In the listing below, locate the lines that hold the string "добавки". Copy those lines.
▽
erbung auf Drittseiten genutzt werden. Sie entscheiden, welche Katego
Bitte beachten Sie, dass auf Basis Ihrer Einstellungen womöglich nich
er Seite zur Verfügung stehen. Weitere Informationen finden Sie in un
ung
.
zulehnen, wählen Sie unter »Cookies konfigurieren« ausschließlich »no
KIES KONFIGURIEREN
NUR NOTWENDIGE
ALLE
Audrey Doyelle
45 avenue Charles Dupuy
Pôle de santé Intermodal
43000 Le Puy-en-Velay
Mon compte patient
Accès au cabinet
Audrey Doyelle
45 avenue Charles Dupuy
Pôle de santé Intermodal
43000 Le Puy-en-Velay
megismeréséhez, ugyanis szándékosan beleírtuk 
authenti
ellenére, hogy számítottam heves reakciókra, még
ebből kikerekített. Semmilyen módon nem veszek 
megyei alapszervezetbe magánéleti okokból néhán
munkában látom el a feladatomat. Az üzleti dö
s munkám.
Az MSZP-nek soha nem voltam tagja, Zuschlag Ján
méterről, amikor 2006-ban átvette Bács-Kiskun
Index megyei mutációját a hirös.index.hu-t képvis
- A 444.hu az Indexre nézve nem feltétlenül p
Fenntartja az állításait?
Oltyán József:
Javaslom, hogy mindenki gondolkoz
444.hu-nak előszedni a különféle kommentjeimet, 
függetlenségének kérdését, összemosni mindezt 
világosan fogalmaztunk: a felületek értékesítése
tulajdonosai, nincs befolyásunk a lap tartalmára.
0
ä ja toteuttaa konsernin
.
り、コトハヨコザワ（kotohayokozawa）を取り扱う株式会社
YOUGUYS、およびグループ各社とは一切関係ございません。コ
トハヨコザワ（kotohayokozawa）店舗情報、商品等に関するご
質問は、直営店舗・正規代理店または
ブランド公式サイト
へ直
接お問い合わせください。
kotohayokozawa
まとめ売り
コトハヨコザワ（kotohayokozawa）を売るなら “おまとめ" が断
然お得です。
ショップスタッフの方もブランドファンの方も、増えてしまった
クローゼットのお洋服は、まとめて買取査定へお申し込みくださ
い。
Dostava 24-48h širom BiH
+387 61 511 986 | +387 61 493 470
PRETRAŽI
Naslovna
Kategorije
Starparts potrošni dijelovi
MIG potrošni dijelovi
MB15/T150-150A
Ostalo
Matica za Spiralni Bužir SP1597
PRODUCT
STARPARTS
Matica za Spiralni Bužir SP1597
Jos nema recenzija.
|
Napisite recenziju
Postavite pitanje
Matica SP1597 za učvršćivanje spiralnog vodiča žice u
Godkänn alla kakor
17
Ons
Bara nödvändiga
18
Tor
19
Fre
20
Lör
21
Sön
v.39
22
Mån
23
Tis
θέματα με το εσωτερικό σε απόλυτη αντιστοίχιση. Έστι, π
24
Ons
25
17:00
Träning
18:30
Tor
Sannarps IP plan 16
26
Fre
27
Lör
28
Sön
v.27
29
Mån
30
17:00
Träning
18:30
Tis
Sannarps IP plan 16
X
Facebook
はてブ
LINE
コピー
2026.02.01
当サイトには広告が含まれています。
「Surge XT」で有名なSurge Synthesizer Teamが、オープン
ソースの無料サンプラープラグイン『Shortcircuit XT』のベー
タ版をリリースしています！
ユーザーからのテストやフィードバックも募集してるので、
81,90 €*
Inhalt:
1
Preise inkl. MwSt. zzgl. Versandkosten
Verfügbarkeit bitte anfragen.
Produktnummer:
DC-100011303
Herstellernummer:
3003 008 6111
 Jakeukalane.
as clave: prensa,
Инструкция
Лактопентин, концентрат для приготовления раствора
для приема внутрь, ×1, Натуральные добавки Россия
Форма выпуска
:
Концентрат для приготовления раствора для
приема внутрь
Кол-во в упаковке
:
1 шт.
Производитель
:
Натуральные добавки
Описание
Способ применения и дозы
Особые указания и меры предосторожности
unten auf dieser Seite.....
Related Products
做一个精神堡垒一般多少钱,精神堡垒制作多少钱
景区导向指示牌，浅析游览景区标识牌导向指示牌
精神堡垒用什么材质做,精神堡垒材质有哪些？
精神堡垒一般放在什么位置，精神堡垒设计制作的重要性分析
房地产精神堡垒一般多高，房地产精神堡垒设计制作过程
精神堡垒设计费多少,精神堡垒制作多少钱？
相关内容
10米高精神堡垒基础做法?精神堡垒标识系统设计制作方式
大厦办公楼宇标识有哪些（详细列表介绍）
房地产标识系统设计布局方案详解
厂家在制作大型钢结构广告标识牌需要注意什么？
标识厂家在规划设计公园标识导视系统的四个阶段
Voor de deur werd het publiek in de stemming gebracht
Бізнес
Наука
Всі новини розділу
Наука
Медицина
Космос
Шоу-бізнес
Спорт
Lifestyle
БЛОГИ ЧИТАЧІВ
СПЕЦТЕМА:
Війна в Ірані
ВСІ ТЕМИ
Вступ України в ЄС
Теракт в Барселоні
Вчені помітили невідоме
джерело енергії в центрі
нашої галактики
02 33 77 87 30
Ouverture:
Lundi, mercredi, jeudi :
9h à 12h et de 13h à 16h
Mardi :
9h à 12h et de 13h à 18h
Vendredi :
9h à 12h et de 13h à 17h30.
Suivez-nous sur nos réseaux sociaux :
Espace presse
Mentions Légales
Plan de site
△
**Response to this task**
для приема внутрь, ×1, Натуральные добавки Россия
Натуральные добавки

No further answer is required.